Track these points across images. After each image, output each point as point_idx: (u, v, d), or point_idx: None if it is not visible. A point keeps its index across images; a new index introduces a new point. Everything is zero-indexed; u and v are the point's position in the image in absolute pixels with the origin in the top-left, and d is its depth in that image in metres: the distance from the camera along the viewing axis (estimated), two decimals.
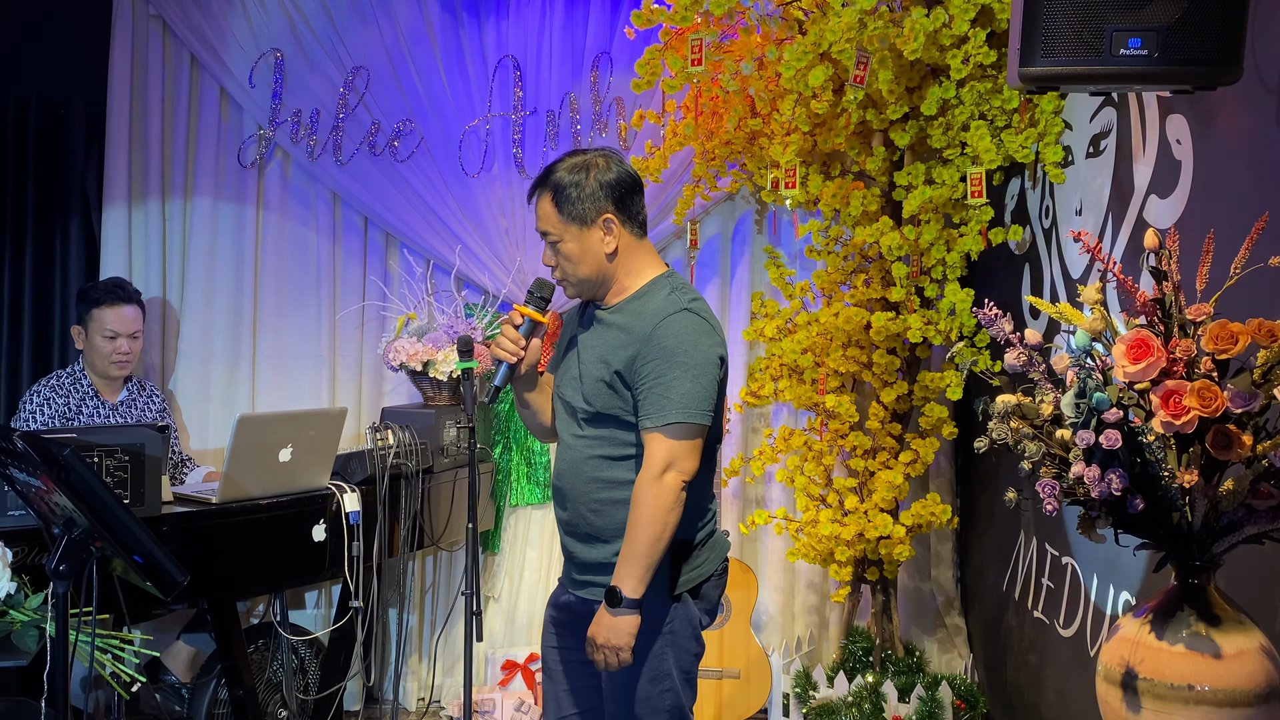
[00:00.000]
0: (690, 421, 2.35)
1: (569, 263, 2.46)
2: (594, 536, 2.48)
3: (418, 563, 4.39)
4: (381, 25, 4.30)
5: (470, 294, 4.37)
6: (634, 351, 2.39)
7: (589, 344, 2.50)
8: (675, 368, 2.35)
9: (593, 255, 2.45)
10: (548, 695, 2.64)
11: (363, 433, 4.23)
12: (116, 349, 3.76)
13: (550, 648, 2.63)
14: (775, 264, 4.04)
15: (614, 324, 2.48)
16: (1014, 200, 3.74)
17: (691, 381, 2.36)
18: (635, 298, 2.48)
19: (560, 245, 2.45)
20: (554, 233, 2.45)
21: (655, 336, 2.38)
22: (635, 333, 2.42)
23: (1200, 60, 1.91)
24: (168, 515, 3.07)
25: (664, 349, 2.37)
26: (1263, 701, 1.74)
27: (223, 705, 3.50)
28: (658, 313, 2.41)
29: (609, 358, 2.43)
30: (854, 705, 3.78)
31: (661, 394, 2.35)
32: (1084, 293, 1.94)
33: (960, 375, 3.69)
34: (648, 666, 2.43)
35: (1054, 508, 1.84)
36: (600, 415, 2.44)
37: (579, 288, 2.50)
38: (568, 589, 2.58)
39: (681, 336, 2.38)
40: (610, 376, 2.42)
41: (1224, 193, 2.31)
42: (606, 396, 2.43)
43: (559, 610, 2.61)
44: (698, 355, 2.38)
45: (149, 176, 4.36)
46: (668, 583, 2.44)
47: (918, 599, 4.28)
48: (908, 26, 3.29)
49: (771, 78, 3.68)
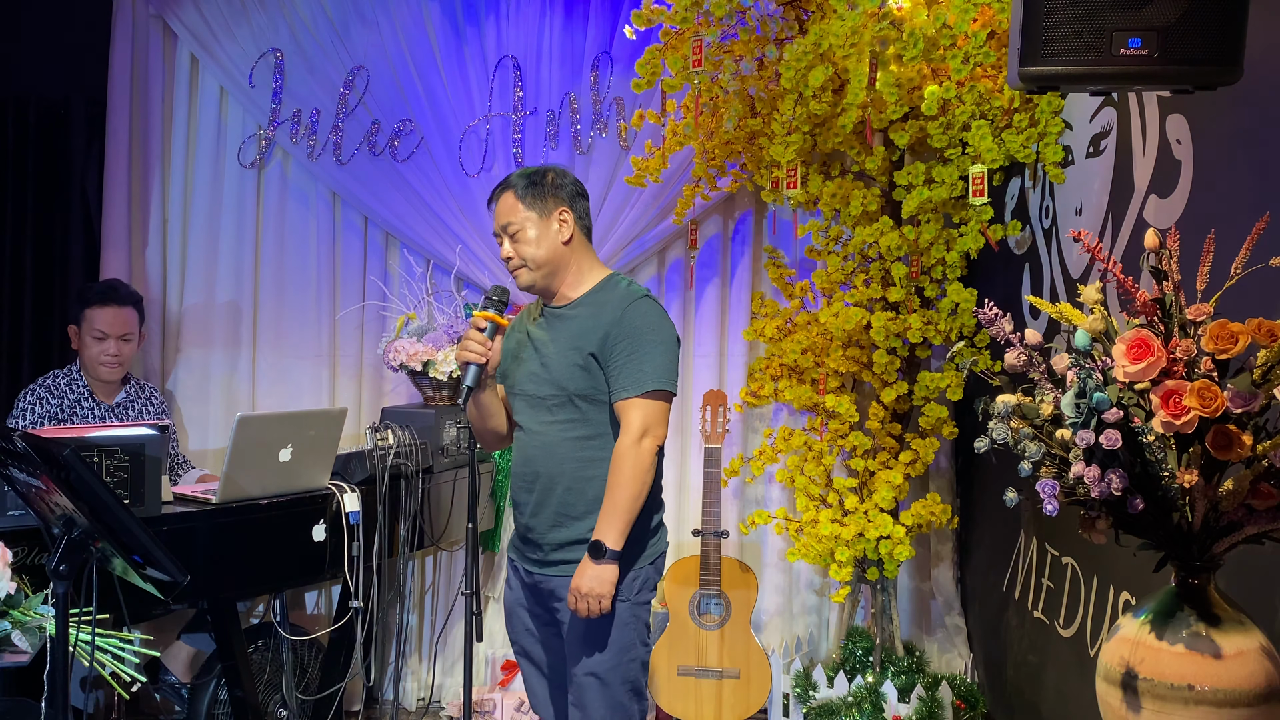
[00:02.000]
0: (664, 389, 2.61)
1: (527, 245, 2.67)
2: (566, 515, 2.67)
3: (418, 563, 4.39)
4: (381, 25, 4.30)
5: (470, 294, 4.37)
6: (604, 333, 2.63)
7: (550, 338, 2.71)
8: (646, 344, 2.61)
9: (549, 240, 2.68)
10: (529, 678, 2.85)
11: (363, 433, 4.24)
12: (105, 350, 3.75)
13: (523, 630, 2.82)
14: (775, 264, 4.04)
15: (576, 316, 2.70)
16: (1014, 200, 3.74)
17: (662, 355, 2.62)
18: (593, 292, 2.72)
19: (520, 233, 2.68)
20: (514, 223, 2.68)
21: (625, 318, 2.62)
22: (602, 317, 2.65)
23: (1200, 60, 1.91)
24: (168, 515, 3.07)
25: (635, 328, 2.62)
26: (1263, 701, 1.74)
27: (223, 705, 3.50)
28: (623, 298, 2.67)
29: (579, 343, 2.65)
30: (854, 705, 3.78)
31: (636, 366, 2.60)
32: (1084, 293, 1.94)
33: (960, 375, 3.69)
34: (616, 631, 2.64)
35: (1054, 508, 1.84)
36: (572, 399, 2.65)
37: (535, 273, 2.69)
38: (530, 573, 2.75)
39: (649, 317, 2.64)
40: (584, 359, 2.63)
41: (1224, 193, 2.31)
42: (581, 378, 2.64)
43: (527, 597, 2.79)
44: (664, 333, 2.65)
45: (149, 176, 4.36)
46: (637, 555, 2.67)
47: (918, 599, 4.28)
48: (907, 31, 3.29)
49: (771, 78, 3.68)
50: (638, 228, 4.24)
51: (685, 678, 3.91)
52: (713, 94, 3.79)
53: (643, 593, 2.70)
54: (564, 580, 2.67)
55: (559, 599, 2.69)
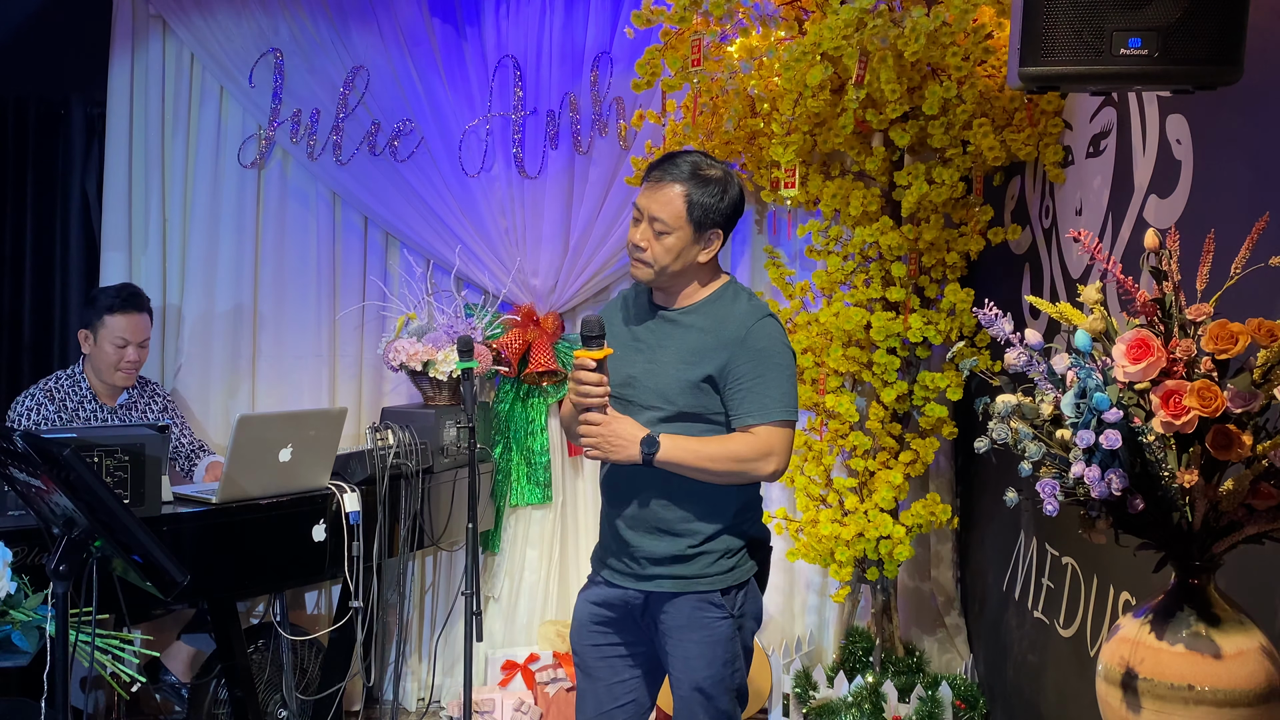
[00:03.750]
0: (791, 419, 2.50)
1: (665, 253, 2.49)
2: (663, 530, 2.52)
3: (418, 563, 4.39)
4: (381, 25, 4.30)
5: (470, 294, 4.37)
6: (727, 355, 2.48)
7: (661, 344, 2.55)
8: (773, 369, 2.48)
9: (688, 257, 2.51)
10: (585, 693, 2.68)
11: (363, 433, 4.23)
12: (125, 358, 3.72)
13: (589, 645, 2.65)
14: (775, 264, 4.03)
15: (692, 325, 2.54)
16: (1014, 200, 3.74)
17: (787, 382, 2.50)
18: (710, 301, 2.56)
19: (666, 236, 2.48)
20: (664, 222, 2.47)
21: (750, 339, 2.48)
22: (724, 335, 2.49)
23: (1200, 60, 1.91)
24: (168, 515, 3.07)
25: (760, 350, 2.48)
26: (1263, 702, 1.74)
27: (223, 705, 3.50)
28: (747, 316, 2.52)
29: (696, 360, 2.49)
30: (854, 705, 3.78)
31: (763, 392, 2.46)
32: (1084, 293, 1.94)
33: (960, 375, 3.69)
34: (724, 650, 2.54)
35: (1054, 508, 1.84)
36: (682, 414, 2.50)
37: (657, 277, 2.52)
38: (618, 584, 2.59)
39: (775, 339, 2.51)
40: (700, 379, 2.48)
41: (1224, 193, 2.31)
42: (692, 396, 2.49)
43: (604, 606, 2.63)
44: (788, 358, 2.53)
45: (149, 176, 4.36)
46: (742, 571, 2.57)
47: (918, 599, 4.28)
48: (908, 26, 3.29)
49: (771, 78, 3.68)
50: None
51: None
52: (712, 94, 3.78)
53: (746, 605, 2.59)
54: (655, 598, 2.55)
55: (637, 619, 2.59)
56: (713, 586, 2.53)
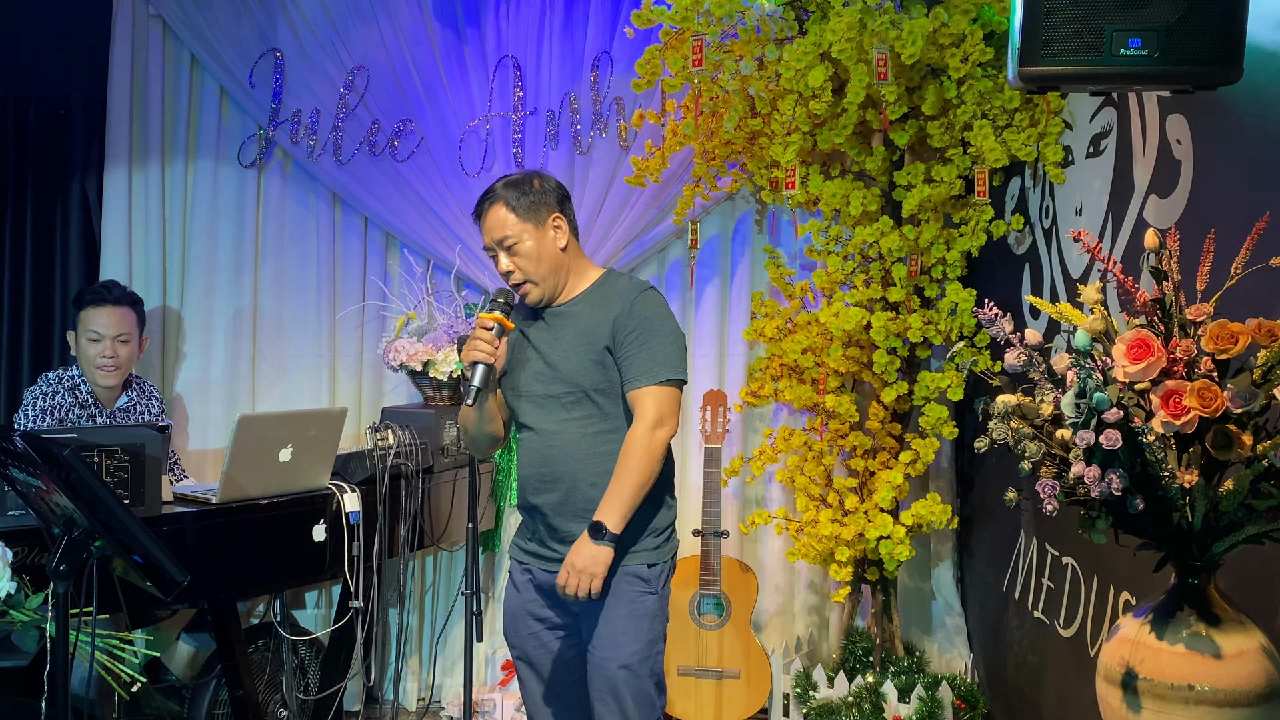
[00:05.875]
0: (677, 378, 2.63)
1: (531, 261, 2.65)
2: (590, 511, 2.60)
3: (418, 563, 4.38)
4: (381, 25, 4.30)
5: (470, 294, 4.36)
6: (614, 325, 2.63)
7: (554, 337, 2.70)
8: (658, 335, 2.63)
9: (549, 251, 2.67)
10: (529, 682, 2.84)
11: (363, 433, 4.23)
12: (100, 353, 3.64)
13: (527, 635, 2.79)
14: (775, 264, 4.03)
15: (578, 313, 2.70)
16: (1014, 200, 3.74)
17: (672, 344, 2.64)
18: (594, 288, 2.72)
19: (518, 246, 2.64)
20: (511, 235, 2.64)
21: (635, 309, 2.63)
22: (610, 309, 2.65)
23: (1200, 60, 1.91)
24: (168, 515, 3.06)
25: (645, 318, 2.63)
26: (1263, 701, 1.74)
27: (223, 705, 3.50)
28: (629, 290, 2.68)
29: (591, 338, 2.65)
30: (854, 705, 3.78)
31: (649, 356, 2.61)
32: (1084, 293, 1.94)
33: (960, 375, 3.69)
34: (649, 627, 2.65)
35: (1054, 508, 1.84)
36: (589, 394, 2.65)
37: (542, 287, 2.68)
38: (549, 570, 2.70)
39: (658, 308, 2.67)
40: (599, 354, 2.63)
41: (1224, 193, 2.31)
42: (596, 373, 2.64)
43: (537, 594, 2.75)
44: (673, 324, 2.68)
45: (149, 177, 4.36)
46: (666, 549, 2.70)
47: (918, 599, 4.28)
48: (906, 29, 3.29)
49: (771, 78, 3.68)
50: (638, 228, 4.24)
51: (685, 678, 3.91)
52: (713, 94, 3.78)
53: (666, 586, 2.72)
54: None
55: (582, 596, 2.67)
56: (640, 561, 2.65)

---+---

### PROBLEM
Retype the records above exactly, pictures omitted.

### WRITTEN RESPONSE
Track these points across images. After each image, output each point as point_idx: (u, v, d), or point_idx: None if it is not visible. A point keeps its index across images; a new index introduces a new point. Everything is zero-indexed; u and v are the point's position in the image in absolute pixels with the origin in the top-left, and d is its depth in that image in metres: the distance from the camera along the viewing axis (estimated), two decimals.
[00:00.000]
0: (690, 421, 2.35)
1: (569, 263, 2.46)
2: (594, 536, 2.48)
3: (418, 563, 4.39)
4: (381, 25, 4.30)
5: (470, 294, 4.37)
6: (634, 351, 2.39)
7: (589, 344, 2.50)
8: (675, 368, 2.35)
9: (593, 255, 2.45)
10: (548, 695, 2.64)
11: (363, 433, 4.23)
12: (116, 349, 3.76)
13: (550, 648, 2.63)
14: (775, 264, 4.04)
15: (614, 324, 2.48)
16: (1014, 200, 3.74)
17: (691, 381, 2.36)
18: (635, 298, 2.48)
19: (560, 245, 2.45)
20: (554, 233, 2.45)
21: (655, 336, 2.38)
22: (635, 333, 2.42)
23: (1200, 60, 1.91)
24: (168, 515, 3.07)
25: (664, 349, 2.37)
26: (1263, 701, 1.74)
27: (223, 705, 3.50)
28: (658, 313, 2.41)
29: (609, 358, 2.43)
30: (854, 705, 3.78)
31: (661, 394, 2.35)
32: (1084, 293, 1.94)
33: (960, 375, 3.69)
34: (648, 666, 2.43)
35: (1054, 508, 1.84)
36: (600, 415, 2.44)
37: (579, 288, 2.50)
38: (568, 589, 2.58)
39: (681, 336, 2.38)
40: (610, 376, 2.42)
41: (1224, 193, 2.31)
42: (606, 396, 2.43)
43: (559, 610, 2.61)
44: (698, 355, 2.38)
45: (149, 176, 4.36)
46: (668, 583, 2.44)
47: (918, 599, 4.28)
48: (908, 26, 3.29)
49: (771, 78, 3.68)
[00:02.000]
0: (664, 389, 2.61)
1: (527, 245, 2.67)
2: (566, 515, 2.67)
3: (418, 563, 4.39)
4: (381, 25, 4.30)
5: (470, 294, 4.37)
6: (604, 333, 2.63)
7: (550, 338, 2.71)
8: (646, 344, 2.61)
9: (549, 240, 2.68)
10: (529, 678, 2.85)
11: (363, 433, 4.24)
12: (105, 350, 3.75)
13: (523, 630, 2.82)
14: (775, 264, 4.04)
15: (576, 316, 2.70)
16: (1014, 200, 3.74)
17: (662, 355, 2.62)
18: (593, 292, 2.72)
19: (520, 233, 2.68)
20: (514, 223, 2.68)
21: (625, 318, 2.62)
22: (602, 317, 2.65)
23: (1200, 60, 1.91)
24: (168, 515, 3.07)
25: (635, 328, 2.62)
26: (1263, 701, 1.74)
27: (223, 705, 3.50)
28: (623, 298, 2.67)
29: (579, 343, 2.65)
30: (854, 705, 3.78)
31: (636, 366, 2.60)
32: (1084, 293, 1.94)
33: (960, 375, 3.69)
34: (616, 631, 2.64)
35: (1054, 508, 1.84)
36: (572, 399, 2.65)
37: (535, 273, 2.69)
38: (530, 573, 2.75)
39: (649, 317, 2.64)
40: (584, 359, 2.63)
41: (1224, 193, 2.31)
42: (581, 378, 2.64)
43: (527, 597, 2.79)
44: (664, 333, 2.65)
45: (149, 176, 4.36)
46: (637, 555, 2.67)
47: (918, 599, 4.28)
48: (907, 31, 3.29)
49: (771, 78, 3.68)
50: (638, 228, 4.24)
51: (685, 678, 3.91)
52: (713, 94, 3.79)
53: (643, 593, 2.70)
54: (564, 580, 2.67)
55: (559, 599, 2.69)
[00:03.750]
0: (791, 419, 2.50)
1: (665, 253, 2.49)
2: (663, 530, 2.52)
3: (418, 563, 4.39)
4: (381, 25, 4.30)
5: (470, 294, 4.37)
6: (727, 355, 2.48)
7: (661, 344, 2.55)
8: (773, 369, 2.48)
9: (688, 257, 2.51)
10: (585, 693, 2.68)
11: (363, 433, 4.23)
12: (125, 358, 3.72)
13: (589, 645, 2.65)
14: (775, 264, 4.03)
15: (692, 325, 2.54)
16: (1014, 200, 3.74)
17: (787, 382, 2.50)
18: (710, 301, 2.56)
19: (666, 236, 2.48)
20: (664, 222, 2.47)
21: (750, 339, 2.48)
22: (724, 335, 2.49)
23: (1200, 60, 1.91)
24: (168, 515, 3.07)
25: (760, 350, 2.48)
26: (1263, 702, 1.74)
27: (223, 705, 3.50)
28: (747, 316, 2.52)
29: (696, 360, 2.49)
30: (854, 705, 3.78)
31: (763, 392, 2.46)
32: (1084, 293, 1.94)
33: (960, 375, 3.69)
34: (724, 650, 2.54)
35: (1054, 508, 1.84)
36: (682, 414, 2.50)
37: (657, 277, 2.52)
38: (618, 584, 2.59)
39: (775, 339, 2.51)
40: (700, 379, 2.48)
41: (1224, 193, 2.31)
42: (692, 396, 2.49)
43: (604, 606, 2.63)
44: (788, 358, 2.53)
45: (149, 176, 4.36)
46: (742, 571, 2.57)
47: (918, 599, 4.28)
48: (908, 26, 3.29)
49: (771, 78, 3.68)
50: None
51: None
52: (712, 94, 3.78)
53: (746, 605, 2.59)
54: (655, 598, 2.55)
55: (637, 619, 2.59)
56: (713, 586, 2.53)
[00:05.875]
0: (677, 378, 2.63)
1: (531, 261, 2.65)
2: (590, 511, 2.60)
3: (418, 563, 4.38)
4: (381, 25, 4.30)
5: (470, 294, 4.36)
6: (614, 325, 2.63)
7: (554, 337, 2.70)
8: (658, 335, 2.63)
9: (549, 251, 2.67)
10: (529, 682, 2.84)
11: (363, 433, 4.23)
12: (100, 353, 3.64)
13: (527, 635, 2.79)
14: (775, 264, 4.03)
15: (578, 313, 2.70)
16: (1014, 200, 3.74)
17: (672, 344, 2.64)
18: (594, 288, 2.72)
19: (518, 246, 2.64)
20: (511, 235, 2.64)
21: (635, 309, 2.63)
22: (610, 309, 2.65)
23: (1200, 60, 1.91)
24: (168, 515, 3.06)
25: (645, 318, 2.63)
26: (1263, 701, 1.74)
27: (223, 705, 3.50)
28: (629, 290, 2.68)
29: (591, 338, 2.65)
30: (854, 705, 3.78)
31: (649, 356, 2.61)
32: (1084, 293, 1.94)
33: (960, 375, 3.69)
34: (649, 627, 2.65)
35: (1054, 508, 1.84)
36: (589, 394, 2.65)
37: (542, 287, 2.68)
38: (549, 570, 2.70)
39: (658, 308, 2.67)
40: (599, 354, 2.63)
41: (1224, 193, 2.31)
42: (596, 373, 2.64)
43: (537, 594, 2.75)
44: (673, 324, 2.68)
45: (149, 177, 4.36)
46: (666, 549, 2.70)
47: (918, 599, 4.28)
48: (906, 29, 3.29)
49: (771, 78, 3.68)
50: (638, 228, 4.24)
51: (685, 678, 3.91)
52: (713, 94, 3.78)
53: (666, 586, 2.72)
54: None
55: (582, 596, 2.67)
56: (640, 561, 2.65)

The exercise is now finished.